Work instructions
Each line below either holds the string "shows" or doesn't. Count those that do and give only the number.

Data for this task
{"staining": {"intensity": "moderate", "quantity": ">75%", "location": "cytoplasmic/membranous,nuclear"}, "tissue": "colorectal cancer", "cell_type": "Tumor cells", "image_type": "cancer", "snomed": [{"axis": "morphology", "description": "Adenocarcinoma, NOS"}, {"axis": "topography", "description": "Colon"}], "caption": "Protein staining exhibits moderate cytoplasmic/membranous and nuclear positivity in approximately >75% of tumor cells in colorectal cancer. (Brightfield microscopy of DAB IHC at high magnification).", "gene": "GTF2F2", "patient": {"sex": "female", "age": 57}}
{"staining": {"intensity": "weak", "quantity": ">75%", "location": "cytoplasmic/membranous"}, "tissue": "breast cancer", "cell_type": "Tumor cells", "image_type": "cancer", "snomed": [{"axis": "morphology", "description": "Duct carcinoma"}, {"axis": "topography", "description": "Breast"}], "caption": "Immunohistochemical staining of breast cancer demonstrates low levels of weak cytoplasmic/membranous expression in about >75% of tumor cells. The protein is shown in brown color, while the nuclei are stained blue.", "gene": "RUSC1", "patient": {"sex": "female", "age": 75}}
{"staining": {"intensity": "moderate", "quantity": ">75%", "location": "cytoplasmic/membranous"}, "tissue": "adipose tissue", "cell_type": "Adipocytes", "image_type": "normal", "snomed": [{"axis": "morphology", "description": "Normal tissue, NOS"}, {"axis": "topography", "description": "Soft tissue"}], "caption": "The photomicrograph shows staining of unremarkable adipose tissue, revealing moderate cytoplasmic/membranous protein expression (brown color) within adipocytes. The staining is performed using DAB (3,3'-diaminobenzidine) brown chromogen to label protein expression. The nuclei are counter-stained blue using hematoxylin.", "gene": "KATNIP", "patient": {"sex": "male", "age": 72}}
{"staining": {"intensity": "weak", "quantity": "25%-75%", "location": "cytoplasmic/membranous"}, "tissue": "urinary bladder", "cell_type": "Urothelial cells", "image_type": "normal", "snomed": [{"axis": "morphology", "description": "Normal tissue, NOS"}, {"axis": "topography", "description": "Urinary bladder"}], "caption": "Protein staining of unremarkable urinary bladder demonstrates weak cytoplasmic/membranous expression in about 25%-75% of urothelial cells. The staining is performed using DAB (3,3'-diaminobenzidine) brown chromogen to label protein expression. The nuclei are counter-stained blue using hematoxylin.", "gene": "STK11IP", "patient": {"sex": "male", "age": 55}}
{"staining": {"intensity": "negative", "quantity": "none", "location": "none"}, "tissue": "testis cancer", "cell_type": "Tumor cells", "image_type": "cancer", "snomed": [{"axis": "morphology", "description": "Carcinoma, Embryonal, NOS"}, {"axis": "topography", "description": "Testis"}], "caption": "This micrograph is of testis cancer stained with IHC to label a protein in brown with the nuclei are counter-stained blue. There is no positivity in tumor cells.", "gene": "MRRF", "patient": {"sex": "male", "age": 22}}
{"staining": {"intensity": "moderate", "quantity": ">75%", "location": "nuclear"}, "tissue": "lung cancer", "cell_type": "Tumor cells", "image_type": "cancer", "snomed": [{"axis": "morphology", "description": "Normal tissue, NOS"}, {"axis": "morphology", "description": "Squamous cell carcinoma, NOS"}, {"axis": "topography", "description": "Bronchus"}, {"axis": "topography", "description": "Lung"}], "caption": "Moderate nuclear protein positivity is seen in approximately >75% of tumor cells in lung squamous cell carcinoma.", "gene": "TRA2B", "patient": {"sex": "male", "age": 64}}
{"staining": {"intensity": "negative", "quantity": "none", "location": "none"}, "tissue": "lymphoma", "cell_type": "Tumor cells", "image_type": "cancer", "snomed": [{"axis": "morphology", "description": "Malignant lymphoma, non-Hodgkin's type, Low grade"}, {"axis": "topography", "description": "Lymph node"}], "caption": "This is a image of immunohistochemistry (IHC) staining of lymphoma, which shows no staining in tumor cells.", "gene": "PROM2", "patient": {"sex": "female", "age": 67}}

Output of the task
2